◆ Job
Please retype all the records below exactly as they read.

Collected data

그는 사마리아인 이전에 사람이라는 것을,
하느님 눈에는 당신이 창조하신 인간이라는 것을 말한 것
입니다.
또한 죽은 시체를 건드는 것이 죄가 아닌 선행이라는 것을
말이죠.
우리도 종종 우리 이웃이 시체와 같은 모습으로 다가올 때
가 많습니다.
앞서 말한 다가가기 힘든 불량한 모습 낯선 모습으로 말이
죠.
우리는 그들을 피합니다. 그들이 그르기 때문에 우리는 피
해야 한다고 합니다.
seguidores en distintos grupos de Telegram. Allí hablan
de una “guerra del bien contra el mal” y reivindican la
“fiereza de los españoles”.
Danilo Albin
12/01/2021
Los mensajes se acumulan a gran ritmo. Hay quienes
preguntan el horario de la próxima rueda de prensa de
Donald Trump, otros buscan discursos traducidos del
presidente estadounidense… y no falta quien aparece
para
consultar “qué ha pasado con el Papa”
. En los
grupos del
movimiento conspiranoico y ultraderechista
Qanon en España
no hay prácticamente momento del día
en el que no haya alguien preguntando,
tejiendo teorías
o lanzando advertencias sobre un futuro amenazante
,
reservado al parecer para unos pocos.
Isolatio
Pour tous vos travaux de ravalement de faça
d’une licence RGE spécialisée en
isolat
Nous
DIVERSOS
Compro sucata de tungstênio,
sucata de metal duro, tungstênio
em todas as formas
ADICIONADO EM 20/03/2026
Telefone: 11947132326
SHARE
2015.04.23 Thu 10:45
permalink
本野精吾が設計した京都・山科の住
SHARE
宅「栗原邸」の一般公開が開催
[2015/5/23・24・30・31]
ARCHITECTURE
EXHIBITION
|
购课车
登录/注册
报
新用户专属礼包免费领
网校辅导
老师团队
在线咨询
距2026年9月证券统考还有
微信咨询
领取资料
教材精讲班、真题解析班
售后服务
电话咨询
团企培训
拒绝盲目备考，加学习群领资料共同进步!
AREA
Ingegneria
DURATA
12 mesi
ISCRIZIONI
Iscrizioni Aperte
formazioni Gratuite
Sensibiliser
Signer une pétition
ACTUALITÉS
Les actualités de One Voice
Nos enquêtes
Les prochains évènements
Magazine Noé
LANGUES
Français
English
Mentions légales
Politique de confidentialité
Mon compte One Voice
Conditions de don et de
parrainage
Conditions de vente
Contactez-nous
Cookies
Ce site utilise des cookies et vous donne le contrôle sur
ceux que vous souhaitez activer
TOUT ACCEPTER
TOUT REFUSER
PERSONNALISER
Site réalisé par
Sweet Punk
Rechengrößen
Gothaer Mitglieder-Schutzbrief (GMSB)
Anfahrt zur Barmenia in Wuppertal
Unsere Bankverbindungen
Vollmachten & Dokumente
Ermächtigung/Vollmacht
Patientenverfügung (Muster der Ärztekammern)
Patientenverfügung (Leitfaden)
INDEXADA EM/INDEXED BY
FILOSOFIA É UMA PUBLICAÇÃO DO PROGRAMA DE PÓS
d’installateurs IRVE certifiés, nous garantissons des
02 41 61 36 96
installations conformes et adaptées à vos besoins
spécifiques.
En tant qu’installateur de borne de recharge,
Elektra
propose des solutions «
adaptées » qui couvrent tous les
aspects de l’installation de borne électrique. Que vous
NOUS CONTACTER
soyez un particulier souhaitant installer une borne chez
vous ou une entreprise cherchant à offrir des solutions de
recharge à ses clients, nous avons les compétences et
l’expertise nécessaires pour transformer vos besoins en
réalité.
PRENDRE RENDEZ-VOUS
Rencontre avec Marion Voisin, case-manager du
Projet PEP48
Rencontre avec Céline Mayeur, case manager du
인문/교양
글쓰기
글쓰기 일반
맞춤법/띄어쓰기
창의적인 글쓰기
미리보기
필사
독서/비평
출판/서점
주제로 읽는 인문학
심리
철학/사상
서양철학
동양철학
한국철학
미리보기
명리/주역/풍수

◆ Task result
그는 사마리아인 이전에 사람이라는 것을,
하느님 눈에는 당신이 창조하신 인간이라는 것을 말한 것
입니다.
또한 죽은 시체를 건드는 것이 죄가 아닌 선행이라는 것을
말이죠.
우리도 종종 우리 이웃이 시체와 같은 모습으로 다가올 때
가 많습니다.
앞서 말한 다가가기 힘든 불량한 모습 낯선 모습으로 말이
죠.
우리는 그들을 피합니다. 그들이 그르기 때문에 우리는 피
해야 한다고 합니다.
seguidores en distintos grupos de Telegram. Allí hablan
de una “guerra del bien contra el mal” y reivindican la
“fiereza de los españoles”.
Danilo Albin
12/01/2021
Los mensajes se acumulan a gran ritmo. Hay quienes
preguntan el horario de la próxima rueda de prensa de
Donald Trump, otros buscan discursos traducidos del
presidente estadounidense… y no falta quien aparece
para
consultar “qué ha pasado con el Papa”
. En los
grupos del
movimiento conspiranoico y ultraderechista
Qanon en España
no hay prácticamente momento del día
en el que no haya alguien preguntando,
tejiendo teorías
o lanzando advertencias sobre un futuro amenazante
,
reservado al parecer para unos pocos.
Isolatio
Pour tous vos travaux de ravalement de faça
d’une licence RGE spécialisée en
isolat
Nous
DIVERSOS
Compro sucata de tungstênio,
sucata de metal duro, tungstênio
em todas as formas
ADICIONADO EM 20/03/2026
Telefone: 11947132326
SHARE
2015.04.23 Thu 10:45
permalink
本野精吾が設計した京都・山科の住
SHARE
宅「栗原邸」の一般公開が開催
[2015/5/23・24・30・31]
ARCHITECTURE
EXHIBITION
|
购课车
登录/注册
报
新用户专属礼包免费领
网校辅导
老师团队
在线咨询
距2026年9月证券统考还有
微信咨询
领取资料
教材精讲班、真题解析班
售后服务
电话咨询
团企培训
拒绝盲目备考，加学习群领资料共同进步!
AREA
Ingegneria
DURATA
12 mesi
ISCRIZIONI
Iscrizioni Aperte
formazioni Gratuite
Sensibiliser
Signer une pétition
ACTUALITÉS
Les actualités de One Voice
Nos enquêtes
Les prochains évènements
Magazine Noé
LANGUES
Français
English
Mentions légales
Politique de confidentialité
Mon compte One Voice
Conditions de don et de
parrainage
Conditions de vente
Contactez-nous
Cookies
Ce site utilise des cookies et vous donne le contrôle sur
ceux que vous souhaitez activer
TOUT ACCEPTER
TOUT REFUSER
PERSONNALISER
Site réalisé par
Sweet Punk
Rechengrößen
Gothaer Mitglieder-Schutzbrief (GMSB)
Anfahrt zur Barmenia in Wuppertal
Unsere Bankverbindungen
Vollmachten & Dokumente
Ermächtigung/Vollmacht
Patientenverfügung (Muster der Ärztekammern)
Patientenverfügung (Leitfaden)
INDEXADA EM/INDEXED BY
FILOSOFIA É UMA PUBLICAÇÃO DO PROGRAMA DE PÓS
d’installateurs IRVE certifiés, nous garantissons des
02 41 61 36 96
installations conformes et adaptées à vos besoins
spécifiques.
En tant qu’installateur de borne de recharge,
Elektra
propose des solutions «
adaptées » qui couvrent tous les
aspects de l’installation de borne électrique. Que vous
NOUS CONTACTER
soyez un particulier souhaitant installer une borne chez
vous ou une entreprise cherchant à offrir des solutions de
recharge à ses clients, nous avons les compétences et
l’expertise nécessaires pour transformer vos besoins en
réalité.
PRENDRE RENDEZ-VOUS
Rencontre avec Marion Voisin, case-manager du
Projet PEP48
Rencontre avec Céline Mayeur, case manager du
인문/교양
글쓰기
글쓰기 일반
맞춤법/띄어쓰기
창의적인 글쓰기
미리보기
필사
독서/비평
출판/서점
주제로 읽는 인문학
심리
철학/사상
서양철학
동양철학
한국철학
미리보기
명리/주역/풍수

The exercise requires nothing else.